(Problem requirements): For the records that follow, restate each one word for word and leave the images behind.

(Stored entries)
________________________________________

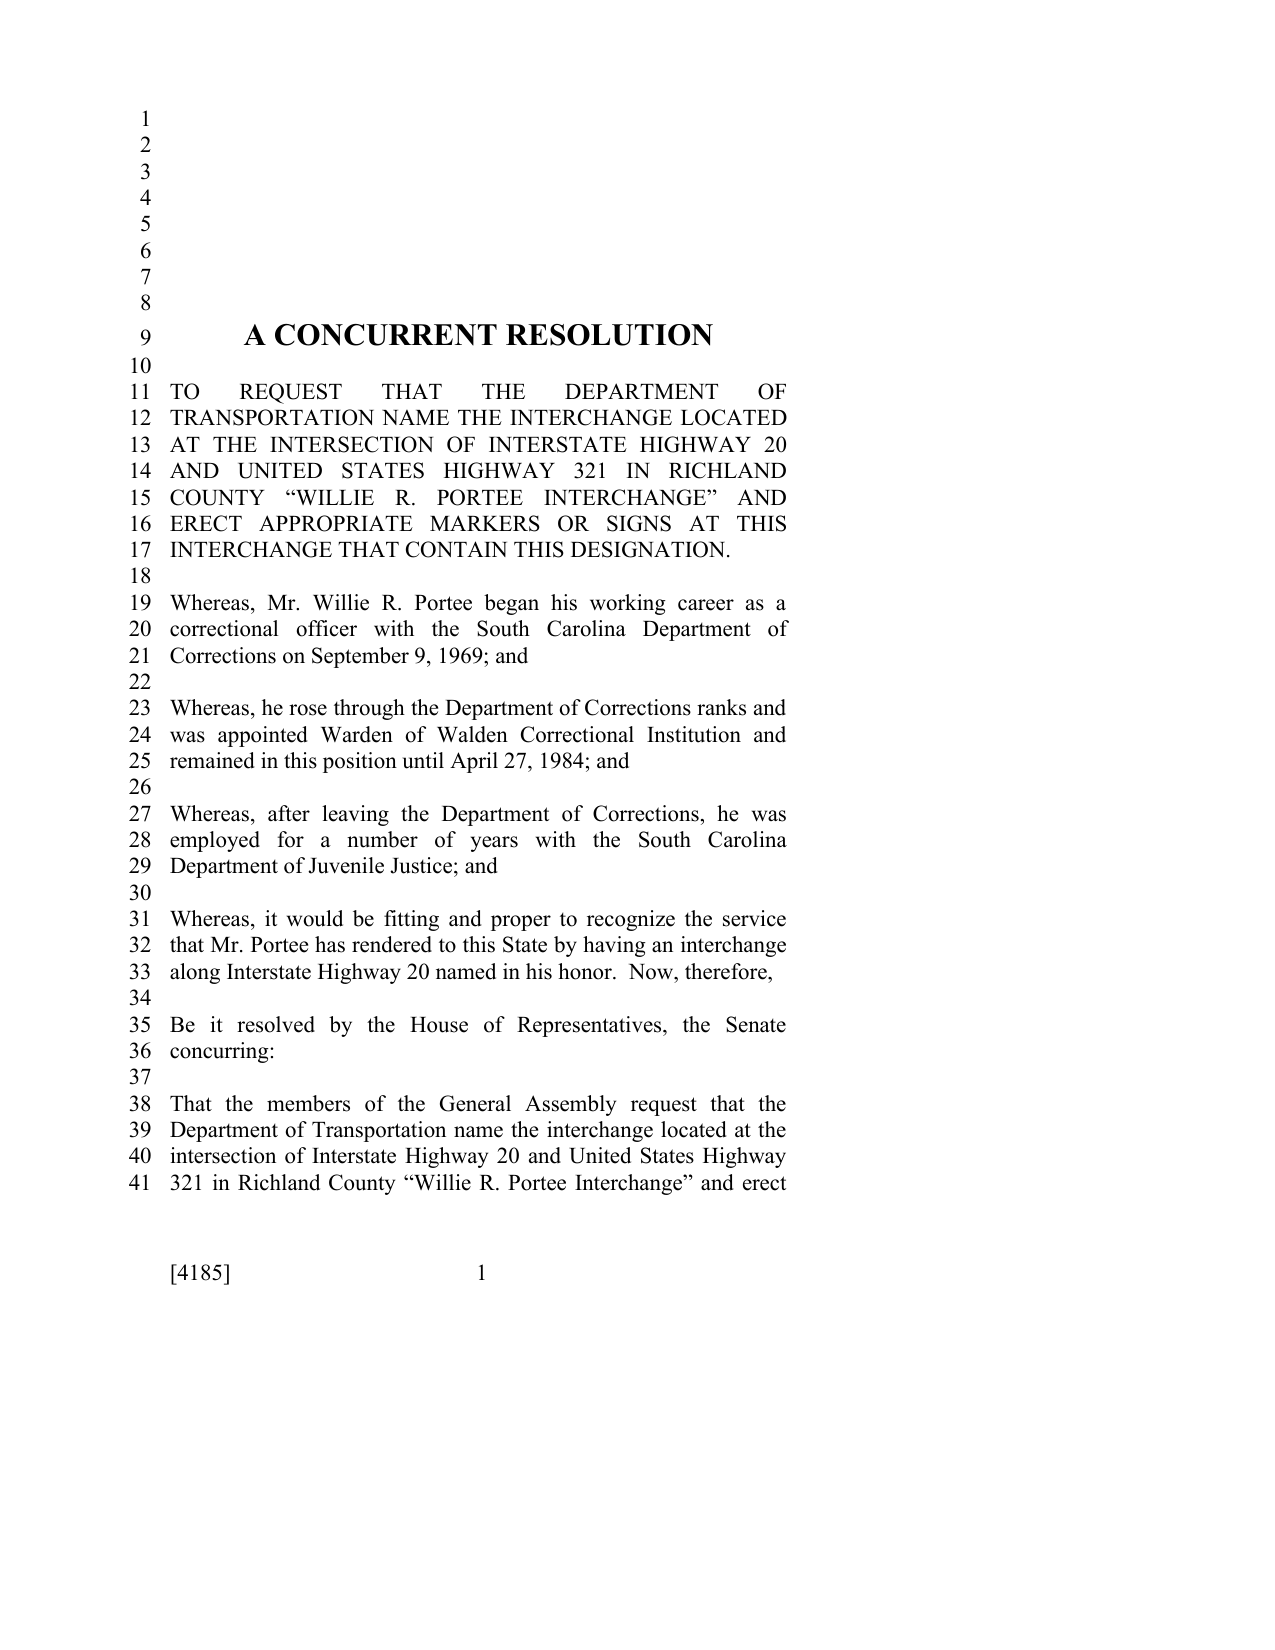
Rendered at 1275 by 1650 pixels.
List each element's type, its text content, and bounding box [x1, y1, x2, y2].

text TO REQUEST THAT THE DEPARTMENT OF TRANSPORTATION NAME THE INTERCHANGE LOCATED AT THE INTERSECTION OF INTERSTATE HIGHWAY 20 AND UNITED STATES HIGHWAY 321 IN RICHLAND COUNTY “WILLIE R. PORTEE INTERCHANGE” AND ERECT APPROPRIATE MARKERS OR SIGNS AT THIS INTERCHANGE THAT CONTAIN THIS DESIGNATION. [169, 378, 787, 563]
text Whereas, he rose through the Department of Corrections ranks and was appointed Warden of Walden Correctional Institution and remained in this position until April 27, 1984; and [169, 694, 787, 773]
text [169, 1090, 787, 1195]
text Whereas, it would be fitting and proper to recognize the service that Mr. Portee has rendered to this State by having an interchange along Interstate Highway 20 named in his honor. Now, therefore, [169, 905, 787, 984]
text Whereas, Mr. Willie R. Portee began his working career as a correctional officer with the South Carolina Department of Corrections on September 9, 1969; and [169, 589, 787, 668]
text A CONCURRENT RESOLUTION [169, 316, 787, 352]
text Be it resolved by the House of Representatives, the Senate concurring: [169, 1011, 787, 1063]
text Whereas, after leaving the Department of Corrections, he was employed for a number of years with the South Carolina Department of Juvenile Justice; and [169, 800, 787, 879]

________________________________________

(Task response):
Rendered at 1275 by 1650 pixels.
List each element's type, its text content, and bounding box [x1, y1, x2, y2].

text TO REQUEST THAT THE DEPARTMENT OF TRANSPORTATION NAME THE INTERCHANGE LOCATED AT THE INTERSECTION OF INTERSTATE HIGHWAY 20 AND UNITED STATES HIGHWAY 321 IN RICHLAND COUNTY “WILLIE R. PORTEE INTERCHANGE” AND ERECT APPROPRIATE MARKERS OR SIGNS AT THIS INTERCHANGE THAT CONTAIN THIS DESIGNATION. [169, 378, 787, 563]
text Whereas, he rose through the Department of Corrections ranks and was appointed Warden of Walden Correctional Institution and remained in this position until April 27, 1984; and [169, 694, 787, 773]
text [169, 1090, 787, 1195]
text Whereas, it would be fitting and proper to recognize the service that Mr. Portee has rendered to this State by having an interchange along Interstate Highway 20 named in his honor. Now, therefore, [169, 905, 787, 984]
text Whereas, Mr. Willie R. Portee began his working career as a correctional officer with the South Carolina Department of Corrections on September 9, 1969; and [169, 589, 787, 668]
text A CONCURRENT RESOLUTION [169, 316, 787, 352]
text Be it resolved by the House of Representatives, the Senate concurring: [169, 1011, 787, 1063]
text Whereas, after leaving the Department of Corrections, he was employed for a number of years with the South Carolina Department of Juvenile Justice; and [169, 800, 787, 879]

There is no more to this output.